Der Osteuropahistoriker Andreas Kappeler schreibt, in der Praxis habe die Zensur nach dem Emser Erlass sogar die Verwendung des Begriffs „Ukrainer“ untersagt, weil allein das Wort die offizielle Idee einer „all-russischen Nation“ infrage gestellt habe.
Für die Geschichte der Ukraine hatte die Unterdrückung der ukrainischen Sprache, die erst nach russischen Revolution 1905 offiziell beendet wurde, weitreichende Folgen. Obwohl 17,8 Prozent der Bevölkerung des Zarenreichs in der Volkszählung von 1897 „Kleinrussisch“ als Muttersprache angaben (gegenüber 44,3 Prozent, die Russisch nannten), blieb die Reichweite der ukrainischen Nationalbewegung bis zum Beginn des 20. Jahrhunderts begrenzt. Die große Mehrzahl derer, die Ukrainisch sprachen, lebte in Dörfern; nur wenige von ihnen konnten lesen und schreiben, Bildung erhielt man nur auf Russisch.
Ukrainische Freiheiten im Habsburgerreich
Dennoch konnten die Repressionen die Formierung eines ukrainischen Nationalbewusstseins nicht verhindern. Seit der Nationaldichter Taras Schewtschenko mit der Veröffentlichung seines Gedichtzyklus „Kobsar“ im Jahr 1840 die moderne ukrainische Literatur begründet hat, lebte die ukrainische Bewegung jedes Mal rasch auf, wenn Zensur und Verfolgung zeitweise etwas lockerer wurden. Dann bildeten sich ukrainische Organisationen und erschienen – mitunter in russischer Sprache – Publikationen, die ihre Ideen verbreiteten.

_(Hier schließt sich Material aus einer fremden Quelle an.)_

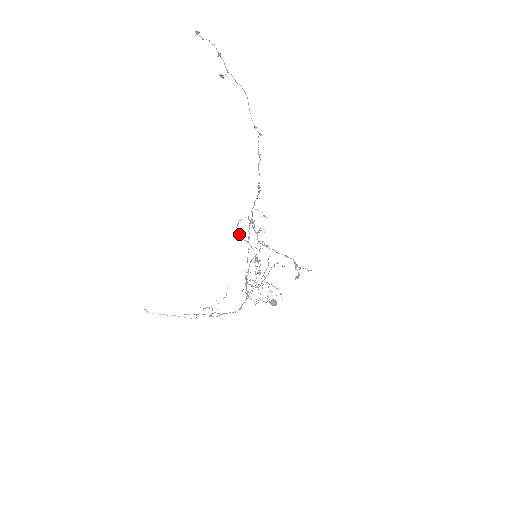
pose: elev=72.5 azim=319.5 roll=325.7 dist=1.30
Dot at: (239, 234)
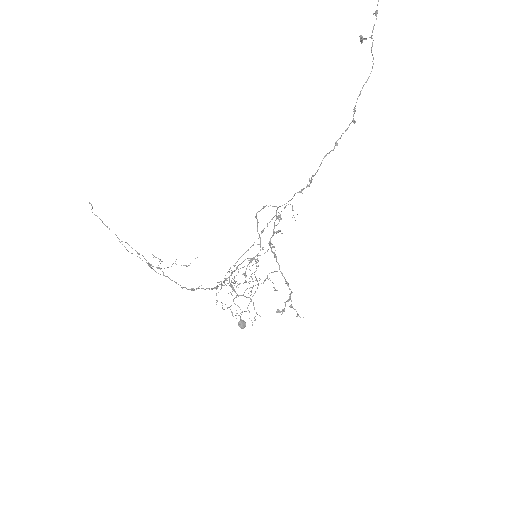
Dot at: (257, 221)
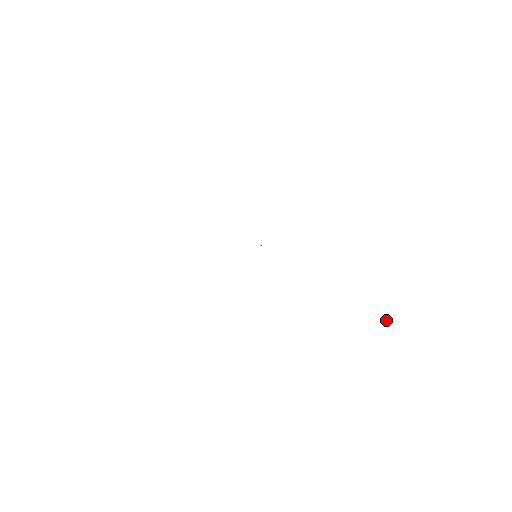
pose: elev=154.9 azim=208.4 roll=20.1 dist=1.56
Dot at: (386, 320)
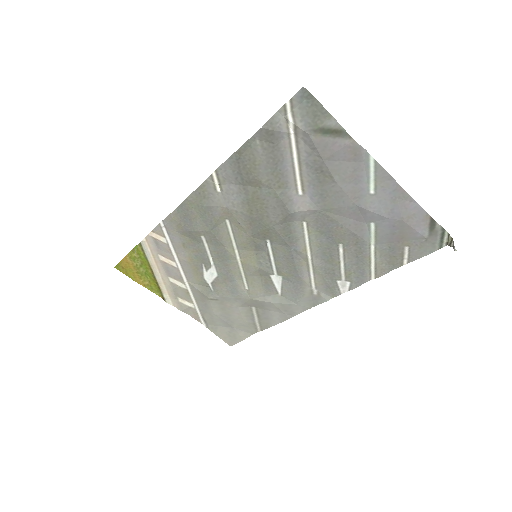
Dot at: (451, 239)
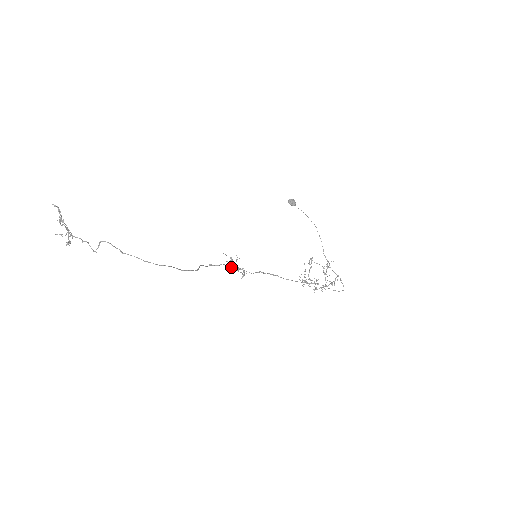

Auf paradoxe Weise hat das Verbot des Ukrainischen im Zarenreich sogar dazu beigetragen, dass die damals zwischen Russland und der österreichisch-ungarischen Doppelmonarchie aufgeteilten Ukrainer über die Grenzen der beiden Reiche hinweg zu einer Nation zusammenwuchsen.

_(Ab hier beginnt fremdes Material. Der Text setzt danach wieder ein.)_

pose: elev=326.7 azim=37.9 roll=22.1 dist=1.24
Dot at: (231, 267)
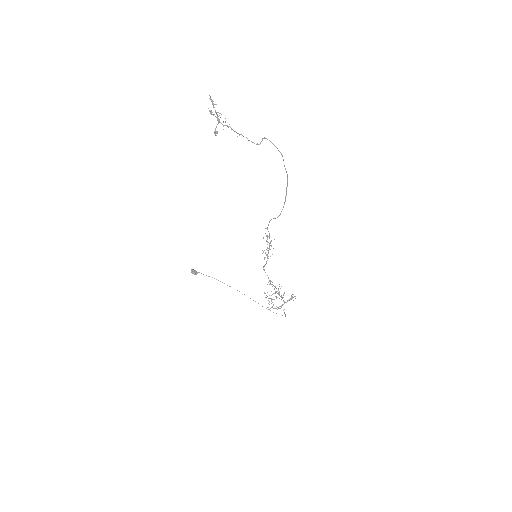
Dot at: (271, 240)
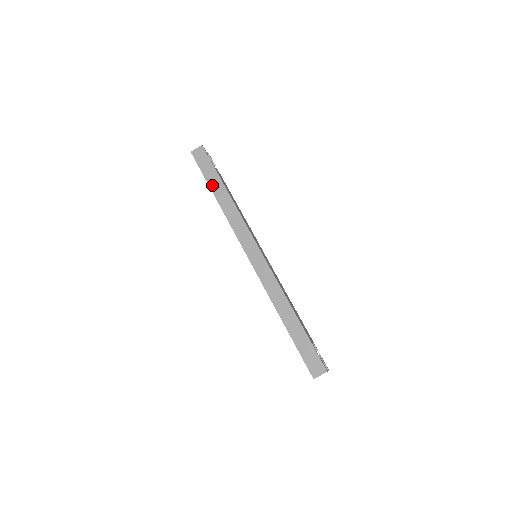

Viele Köpfe der ukrainischen Bewegung im Zarenreich gingen nach dem Emser Erlass in die österreichisch-ungarische Doppelmonarchie, wo sich die ukrainische Nationalbewegung im Gebiet der heutigen Westukraine um Lemberg zumindest in kultureller Hinsicht frei entfalten konnte. Von dort fanden ihre Schriften den Weg zurück in das Zarenreich. Und die im Habsburgerreich geführten Debatten zwischen Westukrainern und den Emigranten aus der russisch beherrschten Zentralukraine über die Wertigkeit verschiedener Versionen des Ukrainischen trugen zur Bildung einer einheitlichen Schriftsprache bei.

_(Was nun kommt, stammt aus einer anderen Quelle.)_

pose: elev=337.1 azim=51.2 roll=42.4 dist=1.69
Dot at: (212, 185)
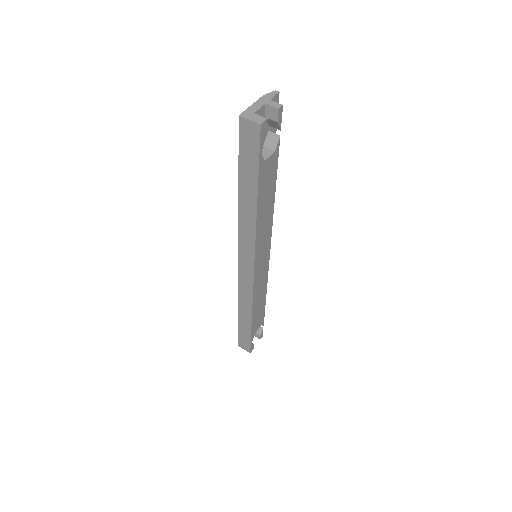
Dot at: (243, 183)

Tiefe Spuren hat die zaristische Politik gegenüber den Ukrainern indes auch in Russland hinterlassen. Die Unterdrückung der ukrainischen Nationalbewegung war eine der wenigen Fragen, in denen sie eine Mehrheit der liberalen, kritischen Intellektuellen auf ihre Seite ziehen konnte. Die Verbotspolitik hat eine ehrliche Debatte über das Verhältnis zwischen Russen und Ukrainern fast unmöglich gemacht – schließlich hatte eine Seite keine Stimme. Und so wirkt die Vorstellung, eigentlich gebe es gar keine Ukrainer, bis heute nach. Nicht nur bei Wladimir Putin, sondern bei sehr vielen Russen.